======== DOCUMENT EXCERPT ========
The boat was a really posh affair with so much gold and carpets designed to look really soft that we thought it just had to sink because of the excess weight.

[Text clip]

The people on board One could divide the people on board like this:

  • 1. Nice girls
  • 2. One nice german girl
  • 3. Weirdos
  • 4. Tramps sleeping on the floor and everywhere else already at 22.00
  • 5. The crew
  • 6. Other people

We'll start with the other people. To be frank, we never saw them until we got off the boat, so we'll just forget about them and move on to the much more interesting group, namely group number 2. The nice german girl was a beautiful, busty and curly red head who had 'made in Germany' stamped on her behind. Because The Problem had never seen a beautiful GERMAN girl before (except for Solution's father's cousin's daughter) the concept was completely alien to us.

"Hi! Where are you from?"
"Ich verstehe sie nicht, ich komme aus Deutchland weißen sie..."
"We don't understand you either. You are a knockout!"
"Was meinen sie? Ich bin ein Photomodel! Und sie?"
"What are you saying? I've got a camera, can I take your picture?"
"Was sagen sie? Ich sehe du hast ein Kamera, wollen sie mit mir auf die Photo?"
"That's too bad. Are you sure you don't want us to take your picture? Well, we'll buy you a drink then!"
"Shade! Gutentag und Aufwiedersehen denn..."
"Hey! Where are you going....?"

We bought some tickets to 'Muriels wedding'. Boy! The kind of special effects that are possible in a movie these days. On a two by one screen a very ugly girl turned into something of a stunner! Thank god for technology! I mean, it was an Australian Movie. Since The Problem had never seen an good Australian movie before, the concept was completely alien to us and in a way it still is.

The weirdo.

While waiting for the cinema to open, we met a strange stoned english bloke with a fag in his mouth and a 'ministry of sound' recordbag. He was a DJ and got attracted to Infinity because of his 'Music Factory - For DJ use only' T-shirt.

"Love that T-shirt"
"Yeah, me too!"
"Let's get together and party!"
"What? Party? On this ship?"
"Yeah man! Them music is great!"
"But they are playing Brain Adams...boy, you're REALLY stoned!"

We suggested he went with us to the movie. He didn't, because he was broke. He had rented a reclining seat and he couldn't find it. He left and we went to the movies. Afterwards, because we hadn't booked a room or reclining seat we went to find a place to crash. We found three seats next to eachother. We found the weirdo too, that is, he found us. He still hadn't found his seat. His friend on the other hand, had scored a room...eeuh a german girl.

"Damn! Not the red head...!?"
"Yeah whatever! You know, she was this really nice red head..."
"Damn! Not the red head...!?"

He tried to persuade us into buying the cabin of that friend, since he obviously had no use for it because the redhead had a room aswell...

"Damn! Not the red head...!?"

We went up to the deck with him. Even the hard wind (120 km/h if you ask me) couldn't brighten his mind.

"Got a light man?"
"No, left my flashlight in my bag in the storage room"
======== SUPPLIED INFORMATION ========
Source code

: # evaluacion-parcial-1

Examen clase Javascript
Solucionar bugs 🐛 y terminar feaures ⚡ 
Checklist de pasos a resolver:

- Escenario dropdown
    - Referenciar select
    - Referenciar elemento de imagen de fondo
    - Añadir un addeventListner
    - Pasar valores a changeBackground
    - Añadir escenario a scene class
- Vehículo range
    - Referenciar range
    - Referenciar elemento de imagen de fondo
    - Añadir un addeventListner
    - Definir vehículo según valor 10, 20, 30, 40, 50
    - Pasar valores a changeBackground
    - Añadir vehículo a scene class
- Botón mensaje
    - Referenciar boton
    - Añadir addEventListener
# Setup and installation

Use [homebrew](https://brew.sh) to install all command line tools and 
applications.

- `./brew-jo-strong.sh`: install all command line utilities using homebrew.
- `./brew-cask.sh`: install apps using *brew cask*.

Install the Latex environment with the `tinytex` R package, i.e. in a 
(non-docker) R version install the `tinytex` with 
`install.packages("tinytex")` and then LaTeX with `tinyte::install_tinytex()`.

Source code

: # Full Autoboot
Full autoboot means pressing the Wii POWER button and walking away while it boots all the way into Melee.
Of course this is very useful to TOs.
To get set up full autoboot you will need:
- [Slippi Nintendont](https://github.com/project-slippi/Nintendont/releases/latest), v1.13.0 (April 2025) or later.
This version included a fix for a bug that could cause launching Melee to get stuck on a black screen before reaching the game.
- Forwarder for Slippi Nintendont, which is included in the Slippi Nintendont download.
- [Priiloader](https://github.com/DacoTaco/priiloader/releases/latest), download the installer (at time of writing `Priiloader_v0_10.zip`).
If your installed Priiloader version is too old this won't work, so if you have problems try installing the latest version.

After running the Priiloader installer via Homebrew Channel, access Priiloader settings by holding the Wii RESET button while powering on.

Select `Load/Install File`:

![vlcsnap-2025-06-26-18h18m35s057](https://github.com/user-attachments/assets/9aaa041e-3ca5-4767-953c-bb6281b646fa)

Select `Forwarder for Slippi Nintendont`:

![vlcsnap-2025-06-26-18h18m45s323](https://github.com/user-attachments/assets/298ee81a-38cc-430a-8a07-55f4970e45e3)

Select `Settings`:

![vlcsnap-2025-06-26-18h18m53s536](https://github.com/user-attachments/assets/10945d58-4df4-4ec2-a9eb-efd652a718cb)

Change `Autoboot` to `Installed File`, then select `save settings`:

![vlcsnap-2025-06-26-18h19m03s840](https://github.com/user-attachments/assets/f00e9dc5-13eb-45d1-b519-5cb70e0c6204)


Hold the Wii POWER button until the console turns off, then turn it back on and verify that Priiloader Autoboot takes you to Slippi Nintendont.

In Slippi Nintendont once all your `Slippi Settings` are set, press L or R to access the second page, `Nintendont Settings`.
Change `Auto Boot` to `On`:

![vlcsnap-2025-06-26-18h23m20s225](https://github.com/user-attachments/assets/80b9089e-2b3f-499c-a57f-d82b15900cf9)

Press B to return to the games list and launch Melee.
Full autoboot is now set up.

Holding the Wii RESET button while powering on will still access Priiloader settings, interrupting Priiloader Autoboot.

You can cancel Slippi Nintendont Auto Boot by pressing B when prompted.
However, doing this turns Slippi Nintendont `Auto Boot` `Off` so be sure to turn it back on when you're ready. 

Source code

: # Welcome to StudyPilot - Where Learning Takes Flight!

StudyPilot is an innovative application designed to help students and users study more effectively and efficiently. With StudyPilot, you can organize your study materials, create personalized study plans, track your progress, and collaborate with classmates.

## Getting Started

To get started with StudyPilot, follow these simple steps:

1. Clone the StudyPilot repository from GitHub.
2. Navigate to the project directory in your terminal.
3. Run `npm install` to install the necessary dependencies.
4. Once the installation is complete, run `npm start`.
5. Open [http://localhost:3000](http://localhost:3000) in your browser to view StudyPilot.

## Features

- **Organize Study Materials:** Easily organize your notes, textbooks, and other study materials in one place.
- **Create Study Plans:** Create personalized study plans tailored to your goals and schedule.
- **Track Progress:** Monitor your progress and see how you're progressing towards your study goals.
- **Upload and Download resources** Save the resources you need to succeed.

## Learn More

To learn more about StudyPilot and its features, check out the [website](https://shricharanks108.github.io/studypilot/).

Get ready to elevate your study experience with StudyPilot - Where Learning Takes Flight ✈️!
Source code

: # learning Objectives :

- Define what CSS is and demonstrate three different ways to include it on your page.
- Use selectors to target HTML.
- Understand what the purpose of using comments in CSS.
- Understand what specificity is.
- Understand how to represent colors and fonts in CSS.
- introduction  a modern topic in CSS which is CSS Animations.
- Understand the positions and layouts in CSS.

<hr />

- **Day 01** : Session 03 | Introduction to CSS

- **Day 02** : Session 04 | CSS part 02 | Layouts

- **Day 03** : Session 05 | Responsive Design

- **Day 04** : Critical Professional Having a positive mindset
========
TASKS TO COMPLETE:
1) In the boat trip account, which T-shirt drew the DJ to Infinity?
2) Write the next part of the boat trip account, picking up after its last line.

EXERCISE RESULTS:
1) A 'Music Factory - For DJ use only' T-shirt.

2)
"Yeah, whatever...but do you have a light?"
"You're not coming on to me are you?"
"Yeah man, whatever...but..eeuh...say, do you have a light?"

After blowing ourselves a new hairstyle, we went back in to find our seats. He sat down next to us and that was the point when we found out that our friend wasn't just a DJ, he was also a magician! He was capable of imposing his will onto inanimate objects. Because of his stonedness, something went wrong. Instead of the present he bought for his girlfriend floating down the corridor, the pack of orange-juice in his bag exploded. It was an awfull mess and the whole corridor, including the present for his girlfriend was soaked and the people sleeping on the floor drowned. If you have to go someway, this ain't half bad. We told him to come with us to the disco to get a drink. We got the drink, only to find the weirdo gone. There was the red head again...

"Damn! Not the red head...!?"

In fact, it wasn't. It was someone else. She went up to the DJ and he disappeared below the decks. When the girl reappeared from around the corner, so did the DJ...Spooky huh?


The Weirdo II

01.30 We left the disco because of the high Brain Adams proof. Outside we met another weirdo. This one was drunk, not stoned.

"I just scored this girl!"
"No way!"
"Nonono, You got to say 'No way dude!"
"No way dude"
"No! Like this: "Noway Duuuuude!""
"Leave us alone dude!"
"The girl was great! She was like really beautiful"
"Damn! Not the red head...!?"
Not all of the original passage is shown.